# Coyote attacks up in Ohio.. also black vulture attacks



## michellerobison (Dec 17, 2009)

On the news tonight,a chihuahua was attacked in Columbus Ohio,and had to be euthanized due to injuries. A weimeriner was attacked by 2 coyotes but survived. all 88 Ohio counties are reporting increasing coyote attacks,in broad daylight too. These attacks are in residential areas ,not rural since mast residential areas don't expect coyotes and typically have small defenseless dogs. One attack,two coyotes attacked after the 3rd one distracted the owner.... they're cunning that's for sure.

Also increasing are black vulture attacks.
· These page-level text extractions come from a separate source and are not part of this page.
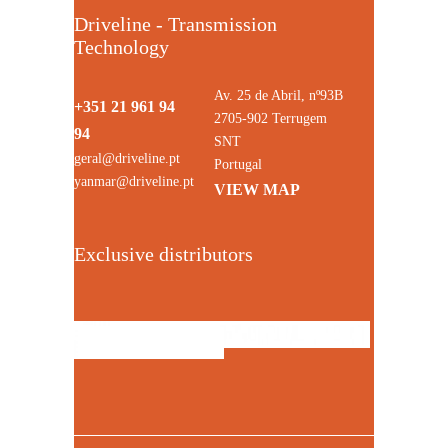
Driveline - Transmission
Technology
Av. 25 de Abril, nº93B
+351 21 961 94
2705-902 Terrugem
94
SNT
geral@driveline.pt
Portugal
yanmar@driveline.pt
VIEW MAP
Exclusive distributors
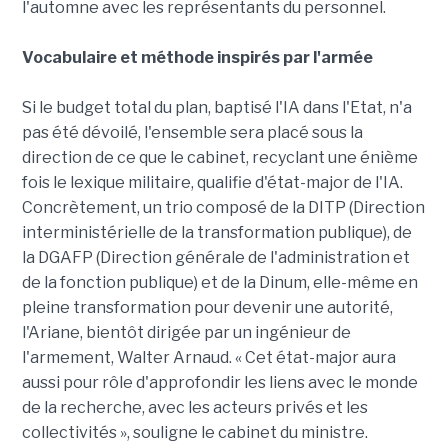
l'automne avec les représentants du personnel.
Vocabulaire et méthode inspirés par l'armée
Si le budget total du plan, baptisé l'IA dans l'Etat, n'a
pas été dévoilé, l'ensemble sera placé sous la
direction de ce que le cabinet, recyclant une énième
fois le lexique militaire, qualifie d'état-major de l'IA.
Concrètement, un trio composé de la DITP (Direction
interministérielle de la transformation publique), de
la DGAFP (Direction générale de l'administration et
de la fonction publique) et de la Dinum, elle-même en
pleine transformation pour devenir une autorité,
l'Ariane, bientôt dirigée par un ingénieur de
l'armement, Walter Arnaud. « Cet état-major aura
aussi pour rôle d'approfondir les liens avec le monde
de la recherche, avec les acteurs privés et les
collectivités », souligne le cabinet du ministre.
They seem to be migrating north for some reason. They are typically found in southern Ohio but are heading nor now.The difference between a black vulture and a turkey vulture is that a black vulture will kill live meat and eat it, whereas a turkey vulture will just find something that's already dead."
The black vulture is typically smaller than the native turkey vulture and has a grayish head, while the native vultures have red heads. The black's tail feathers are typically shorter than the native vulture's and the wings have white coloration at the tips. Turkey vulture's wings are brownish-black.
So more more stuff to be warry of.... Might have to keep the fluffs in an armoured car! Or hire a huge guard dog...


----------



## beckinwolf (Sep 2, 2008)

When I lived in Pennsylvania, near Pittsburgh, I had a cat that was nearly snatched up by a turkey vulture. It grabbed him by the neck and tried to take off. He was not a small cat either. He was around 10 or 11 pounds. He survived thankfully. Good ol' Chester. :wub:


----------



## CeeCee's Mom (Sep 14, 2006)

They seem to be everywhere. I read they were spotted in Central Park in NY last week. My daughter has a lot of coyotes spotted in her area and she has two Boston Terriers. They have just multiplied in the US greatly. Keep an eye on yours babies outside!!!


----------